Reni Eddo-Lodge’s book Why I’m No Longer Talking to White People About Race has been named the most influential book written by a woman. The 2017 book bested titles including Mary Wollstonecraft’s A Vindication of the Rights of Woman and Germaine Greer’s The Female Eunuch.

Academics, booksellers and publishers curated a list of the “Top 10 books by women that changed the world”, which was voted on by members of the public. Titles on the list range from Eddo-Lodge’s polemic on race to Virginia Woolf’s A Room of One’s Own and Anne Frank’s The Diary of a Young Girl. Eddo-Lodge’s book, which won the the Jhalak prize for the best book by a British writer of colour, received 12% of the public vote.

Other books on the list included Simone de Beauvoir’s The Second Sex, Rachel Carson’s Silent Spring, Maya Angelou’s I Know Why the Caged Bird Sings, Mary Shelley’s Frankenstein and Charlotte Brontës Jane Eyre, was conducted for Academic book week.

Eddo-Lodge said her win was “an honour”.

“My book, less than a year old, is a baby compared to the titans and bona fide classics on this shortlist,” she said. “In fact, we need a few more years to determine if it’s really changed the world. However, I will respect this public vote. Thank you to all who voted for Why I’m No Longer Talking to White People About Race. I hope it instigates world-changing passion in my readers.”

Eddo-Lodge’s book is a confrontation of racism in Britain, which she says is a country “still profoundly uncomfortable with race and difference”. The book “couldn’t be more timely”, said Alan Staton of the Booksellers Association, which runs the annual celebration of academic books.

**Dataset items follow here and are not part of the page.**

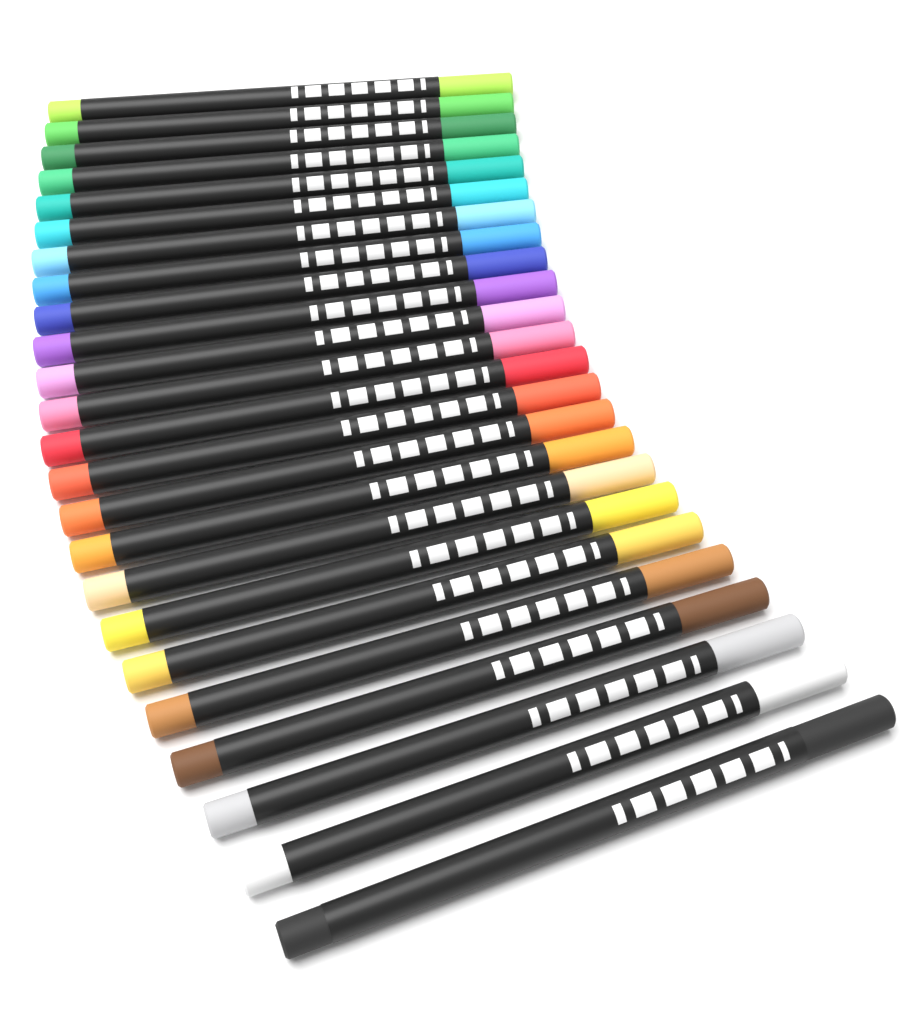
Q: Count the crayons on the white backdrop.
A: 24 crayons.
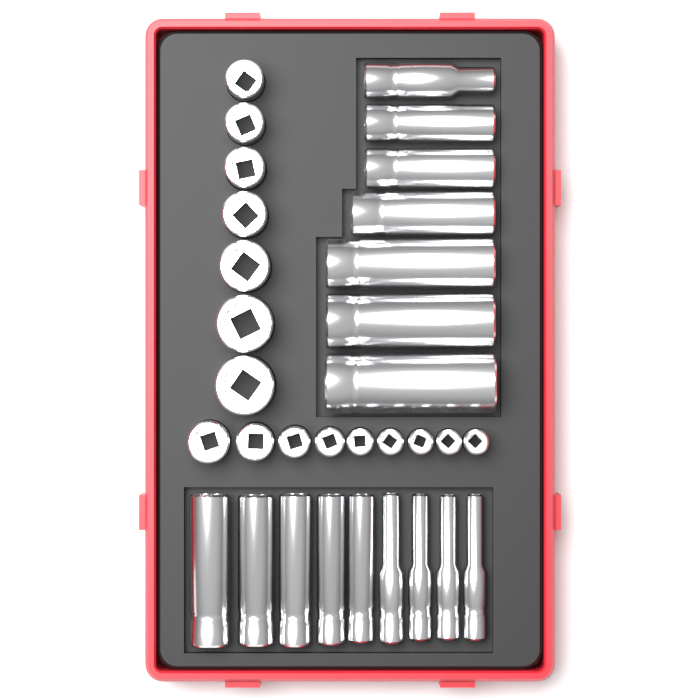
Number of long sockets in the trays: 16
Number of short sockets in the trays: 16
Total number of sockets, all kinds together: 32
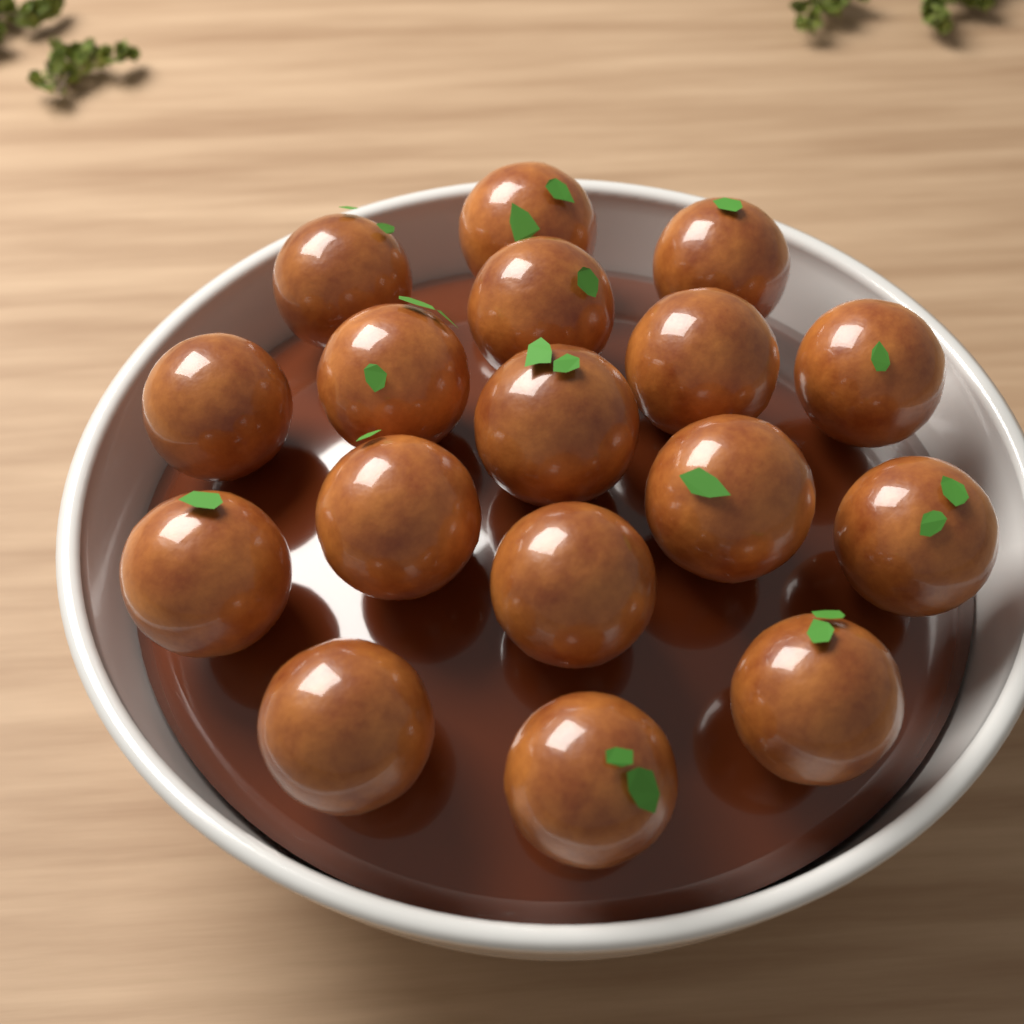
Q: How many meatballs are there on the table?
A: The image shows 17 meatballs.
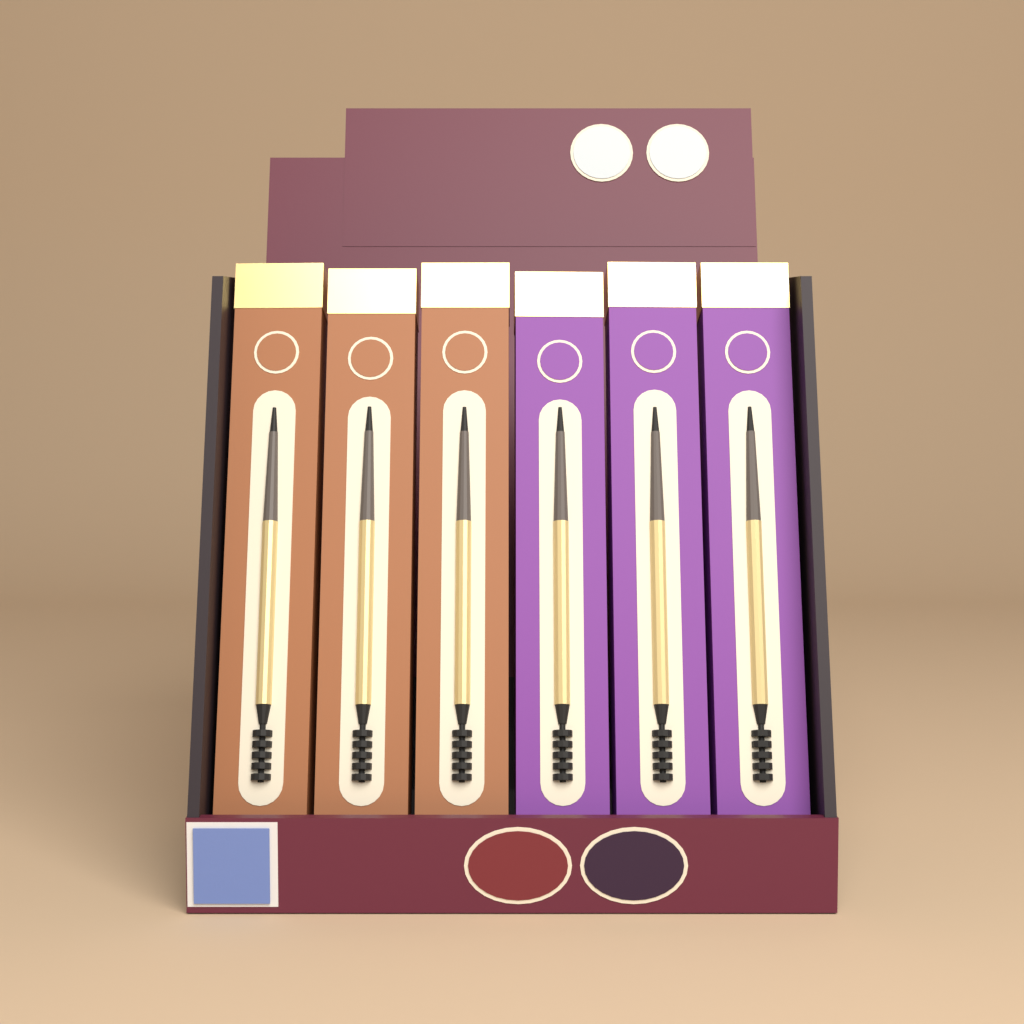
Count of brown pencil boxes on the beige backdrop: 3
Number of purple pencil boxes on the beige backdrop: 3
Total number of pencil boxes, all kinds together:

“Issues of race and class, which too many of our political leaders and commentators are wilfully or unconsciously simply not attuned to, have made their way to the top of the news agenda – often through tragic and shameful circumstances,” he said. “The strength of the public reception to Why I’m No Longer Talking to White People About Race – the type of book that ignites campus debate – and the fact that it has topped this Academic book week poll, offers encouragement that there are large numbers of readers willing to intelligently engage with these issues.”